The NSW Government’s recent proposal to create the nation’s first UREZ is a bold step in a new direction, one that moves away from the long-held belief that renewables must come from remote mega-projects and sprawling transmission lines. Instead, it asks a far simpler, smarter question:

What if we started building the renewable future right where energy is used most within our cities, suburbs, and industrial zones?

Why it makes sense

Australia’s largest power station isn’t in the outback, its not in a valley or on top of a hill. It’s on the rooftops of more than 4 million homes and businesses who have invested in solar.

Rooftop solar already delivers more electricity than any other single source in the country. And we’ve only scratched the surface.

Industrial estates, warehouses, retail centres, and logistics hubs across Australia present an enormous untapped opportunity. The square metre potential is staggering and it’s right there, overhead.

  • Up to 25% of national electricity demand could be met using commercial and industrial rooftops.
  • 10GW of commercial-scale solar could be deployed rapidly, helping replace the capacity lost by retiring coal plants like Eraring.
  • When paired with local batteries and smart demand response, this could deliver a faster, cheaper, and more resilient energy future.

A faster, smarter alternative to Business-As-Usual

AEMO’s most recent integrated system plan outlines $16 billion in transmission upgrades needed by 2030. Yet many of these “critical” projects, identified as far back as 2017, are still unbuilt.

By contrast, UREZs offer an elegant alternative: local energy for local use.

With less than $10 billion, we could build out an urban energy system that:

  • Requires no vast new land acquisitions
  • Minimises environmental impact and community resistance
  • Accelerates deployment by using infrastructure that already exists

This isn’t just about energy infrastructure, it’s about reimagining the grid to work smarter, not bigger.

What this means for business leaders

For CEOs, CFOs, COOs, and Heads of Finance, Procurement, or Operations this shift represents a strategic inflection point.

Energy is no longer just an overhead. It’s a competitive advantage.
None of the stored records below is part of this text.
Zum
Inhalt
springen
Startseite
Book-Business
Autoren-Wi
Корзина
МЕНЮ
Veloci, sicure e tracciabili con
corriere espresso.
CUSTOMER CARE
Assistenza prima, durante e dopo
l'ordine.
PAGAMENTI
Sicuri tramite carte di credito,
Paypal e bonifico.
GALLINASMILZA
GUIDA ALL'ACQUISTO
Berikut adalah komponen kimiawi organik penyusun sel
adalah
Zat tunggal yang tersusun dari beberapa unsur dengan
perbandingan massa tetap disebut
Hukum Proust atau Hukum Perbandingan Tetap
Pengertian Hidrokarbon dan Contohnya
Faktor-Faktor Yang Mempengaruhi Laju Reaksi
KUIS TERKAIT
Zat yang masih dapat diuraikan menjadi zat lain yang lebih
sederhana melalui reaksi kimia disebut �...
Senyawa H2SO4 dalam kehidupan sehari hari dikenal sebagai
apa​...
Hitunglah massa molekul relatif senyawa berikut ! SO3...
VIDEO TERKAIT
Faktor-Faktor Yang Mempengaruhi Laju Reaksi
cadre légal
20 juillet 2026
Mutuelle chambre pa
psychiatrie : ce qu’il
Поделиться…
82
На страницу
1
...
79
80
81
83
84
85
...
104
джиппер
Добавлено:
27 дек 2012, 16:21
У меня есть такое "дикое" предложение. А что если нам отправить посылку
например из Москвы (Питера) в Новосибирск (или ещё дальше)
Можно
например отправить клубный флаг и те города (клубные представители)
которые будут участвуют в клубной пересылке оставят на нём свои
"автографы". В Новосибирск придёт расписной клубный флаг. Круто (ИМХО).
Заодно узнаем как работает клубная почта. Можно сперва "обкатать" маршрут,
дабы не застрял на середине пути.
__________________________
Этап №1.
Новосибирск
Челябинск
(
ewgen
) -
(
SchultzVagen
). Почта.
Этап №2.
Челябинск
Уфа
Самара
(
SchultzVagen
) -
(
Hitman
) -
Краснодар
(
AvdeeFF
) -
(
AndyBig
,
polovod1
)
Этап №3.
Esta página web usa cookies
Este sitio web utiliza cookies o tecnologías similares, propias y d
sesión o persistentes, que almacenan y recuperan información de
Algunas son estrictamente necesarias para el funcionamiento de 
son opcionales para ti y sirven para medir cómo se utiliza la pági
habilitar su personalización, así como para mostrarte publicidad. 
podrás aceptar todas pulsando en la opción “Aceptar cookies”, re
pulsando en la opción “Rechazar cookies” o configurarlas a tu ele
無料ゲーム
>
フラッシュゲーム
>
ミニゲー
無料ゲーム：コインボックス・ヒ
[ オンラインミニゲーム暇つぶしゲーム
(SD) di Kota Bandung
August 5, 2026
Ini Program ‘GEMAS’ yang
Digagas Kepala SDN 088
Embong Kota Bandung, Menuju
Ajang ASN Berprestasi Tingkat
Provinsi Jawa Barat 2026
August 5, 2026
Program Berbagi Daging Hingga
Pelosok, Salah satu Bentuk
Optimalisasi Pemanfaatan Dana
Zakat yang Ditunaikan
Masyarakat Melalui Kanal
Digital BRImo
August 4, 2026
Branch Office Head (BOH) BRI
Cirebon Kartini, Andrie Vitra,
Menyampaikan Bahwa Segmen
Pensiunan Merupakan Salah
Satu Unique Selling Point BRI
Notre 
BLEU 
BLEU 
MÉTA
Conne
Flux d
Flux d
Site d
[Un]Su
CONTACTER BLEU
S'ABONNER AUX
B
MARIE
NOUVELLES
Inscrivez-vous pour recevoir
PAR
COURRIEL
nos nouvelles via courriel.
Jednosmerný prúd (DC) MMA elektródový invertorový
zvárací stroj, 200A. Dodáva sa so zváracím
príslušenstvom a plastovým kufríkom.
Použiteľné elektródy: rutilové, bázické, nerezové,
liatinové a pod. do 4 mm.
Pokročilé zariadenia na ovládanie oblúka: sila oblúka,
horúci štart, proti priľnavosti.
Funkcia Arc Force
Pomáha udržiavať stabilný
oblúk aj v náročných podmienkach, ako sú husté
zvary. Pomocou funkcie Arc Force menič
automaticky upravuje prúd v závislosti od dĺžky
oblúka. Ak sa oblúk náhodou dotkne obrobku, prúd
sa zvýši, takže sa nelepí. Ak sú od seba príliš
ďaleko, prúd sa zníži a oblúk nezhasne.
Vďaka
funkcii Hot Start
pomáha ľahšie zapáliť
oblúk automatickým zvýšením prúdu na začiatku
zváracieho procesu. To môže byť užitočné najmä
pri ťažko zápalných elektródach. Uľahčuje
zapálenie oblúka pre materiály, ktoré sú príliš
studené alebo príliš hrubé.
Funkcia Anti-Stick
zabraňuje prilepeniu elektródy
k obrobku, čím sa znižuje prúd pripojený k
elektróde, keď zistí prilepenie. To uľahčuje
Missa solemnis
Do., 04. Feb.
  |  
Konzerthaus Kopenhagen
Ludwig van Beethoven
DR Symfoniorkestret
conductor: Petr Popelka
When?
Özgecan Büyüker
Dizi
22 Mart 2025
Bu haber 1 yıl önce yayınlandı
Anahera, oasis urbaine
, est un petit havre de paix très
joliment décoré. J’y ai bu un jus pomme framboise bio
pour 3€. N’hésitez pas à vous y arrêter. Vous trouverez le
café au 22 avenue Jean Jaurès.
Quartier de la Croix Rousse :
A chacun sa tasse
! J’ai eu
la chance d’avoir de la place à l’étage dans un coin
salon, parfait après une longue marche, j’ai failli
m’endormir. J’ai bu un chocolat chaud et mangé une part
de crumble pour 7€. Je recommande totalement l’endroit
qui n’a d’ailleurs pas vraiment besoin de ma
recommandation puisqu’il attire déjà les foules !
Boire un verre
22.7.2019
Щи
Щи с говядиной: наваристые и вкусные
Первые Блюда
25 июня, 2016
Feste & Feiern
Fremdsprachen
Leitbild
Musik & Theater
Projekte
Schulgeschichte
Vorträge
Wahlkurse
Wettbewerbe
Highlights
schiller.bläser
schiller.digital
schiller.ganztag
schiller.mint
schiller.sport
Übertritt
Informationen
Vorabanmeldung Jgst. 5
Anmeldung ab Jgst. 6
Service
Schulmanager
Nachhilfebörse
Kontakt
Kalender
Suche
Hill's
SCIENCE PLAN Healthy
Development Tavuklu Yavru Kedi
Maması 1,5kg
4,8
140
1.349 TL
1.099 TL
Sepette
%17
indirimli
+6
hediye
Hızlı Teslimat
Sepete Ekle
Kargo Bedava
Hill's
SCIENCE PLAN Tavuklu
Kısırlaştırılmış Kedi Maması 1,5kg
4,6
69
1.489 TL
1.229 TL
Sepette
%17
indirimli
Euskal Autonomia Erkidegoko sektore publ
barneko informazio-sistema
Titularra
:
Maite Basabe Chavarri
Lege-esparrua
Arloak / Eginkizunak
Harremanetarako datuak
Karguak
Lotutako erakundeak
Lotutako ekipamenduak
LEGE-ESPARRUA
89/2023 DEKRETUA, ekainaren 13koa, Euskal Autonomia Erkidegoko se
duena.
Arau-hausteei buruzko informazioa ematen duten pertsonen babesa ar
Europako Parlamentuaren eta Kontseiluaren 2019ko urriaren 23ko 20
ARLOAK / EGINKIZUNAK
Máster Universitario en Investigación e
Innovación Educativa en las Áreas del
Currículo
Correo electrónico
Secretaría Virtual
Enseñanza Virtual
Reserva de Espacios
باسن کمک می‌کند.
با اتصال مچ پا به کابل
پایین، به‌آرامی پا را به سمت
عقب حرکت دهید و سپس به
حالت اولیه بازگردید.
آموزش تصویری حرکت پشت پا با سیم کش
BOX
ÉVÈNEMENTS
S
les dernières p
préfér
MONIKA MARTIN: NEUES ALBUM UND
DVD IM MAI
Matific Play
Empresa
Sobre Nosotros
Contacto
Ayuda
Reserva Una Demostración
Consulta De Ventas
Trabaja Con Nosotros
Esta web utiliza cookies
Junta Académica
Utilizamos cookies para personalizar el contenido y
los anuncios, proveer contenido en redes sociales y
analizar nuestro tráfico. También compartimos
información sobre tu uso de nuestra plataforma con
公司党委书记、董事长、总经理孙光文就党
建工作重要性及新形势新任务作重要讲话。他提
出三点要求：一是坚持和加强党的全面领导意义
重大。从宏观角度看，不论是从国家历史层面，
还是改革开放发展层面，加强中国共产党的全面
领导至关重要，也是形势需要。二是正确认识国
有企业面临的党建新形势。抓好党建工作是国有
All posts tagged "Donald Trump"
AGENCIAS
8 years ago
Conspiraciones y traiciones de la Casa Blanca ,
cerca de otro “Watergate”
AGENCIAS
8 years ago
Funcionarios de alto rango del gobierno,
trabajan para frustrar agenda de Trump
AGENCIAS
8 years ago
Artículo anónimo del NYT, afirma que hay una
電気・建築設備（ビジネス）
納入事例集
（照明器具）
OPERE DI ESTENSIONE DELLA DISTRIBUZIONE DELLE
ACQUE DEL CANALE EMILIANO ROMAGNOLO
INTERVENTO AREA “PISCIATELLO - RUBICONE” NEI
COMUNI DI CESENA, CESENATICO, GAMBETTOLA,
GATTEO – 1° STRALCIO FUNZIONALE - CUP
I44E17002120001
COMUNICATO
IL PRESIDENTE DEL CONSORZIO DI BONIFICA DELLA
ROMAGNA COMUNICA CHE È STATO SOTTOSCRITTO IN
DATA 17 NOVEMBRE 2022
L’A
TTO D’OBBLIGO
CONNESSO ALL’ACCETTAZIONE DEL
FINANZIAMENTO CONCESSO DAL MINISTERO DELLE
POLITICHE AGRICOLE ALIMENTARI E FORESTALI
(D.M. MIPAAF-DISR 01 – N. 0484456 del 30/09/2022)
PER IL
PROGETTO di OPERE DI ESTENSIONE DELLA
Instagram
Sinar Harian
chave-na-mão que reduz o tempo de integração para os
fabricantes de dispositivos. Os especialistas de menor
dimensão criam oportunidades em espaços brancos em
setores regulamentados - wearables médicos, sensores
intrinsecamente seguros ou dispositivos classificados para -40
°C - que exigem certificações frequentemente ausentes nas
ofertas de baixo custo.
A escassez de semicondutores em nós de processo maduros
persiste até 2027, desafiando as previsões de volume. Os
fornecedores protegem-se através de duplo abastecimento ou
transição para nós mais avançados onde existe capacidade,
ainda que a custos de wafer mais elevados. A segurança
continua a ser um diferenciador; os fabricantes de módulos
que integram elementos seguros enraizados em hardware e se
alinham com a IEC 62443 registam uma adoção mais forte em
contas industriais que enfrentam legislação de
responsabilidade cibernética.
By adopting on-site renewables and battery storage, businesses can:

  • Lock in lower, more predictable energy costs
  • Reduce exposure to volatile energy markets and policy shifts
  • Achieve net zero targets faster and with greater credibility
  • Improve ESG performance and access sustainable finance
  • Build energy reliability for increasingly uncertain times

Better still, many of these upgrades can be delivered with no upfront capital through models like power purchase agreements (PPAs), operating leases, or fully-financed solar-as-a-service.

From passive users to active participants

The UREZ model is more than a policy idea. It’s a mindset shift.

For decades, energy systems were designed around centralised generation and passive consumption. But now, we have the tools (solar, batteries, EVs, demand response etc) to create decentralised, dynamic, and locally optimised networks.

With the right leadership, our cities and industrial zones can become not just energy users, but energy engines producing, storing, and sharing power within self-sustaining urban ecosystems.

Final thought: why not?

The path is clear. The infrastructure is ready. The economics make sense. And the environmental imperative has never been more urgent.

So why aren’t we moving faster?

If we’re serious about decarbonisation, grid resilience, and energy affordability, Urban Renewable Energy Zones shouldn’t be a question mark.

They should be our next move.

Urban Renewable Energy Zones why not?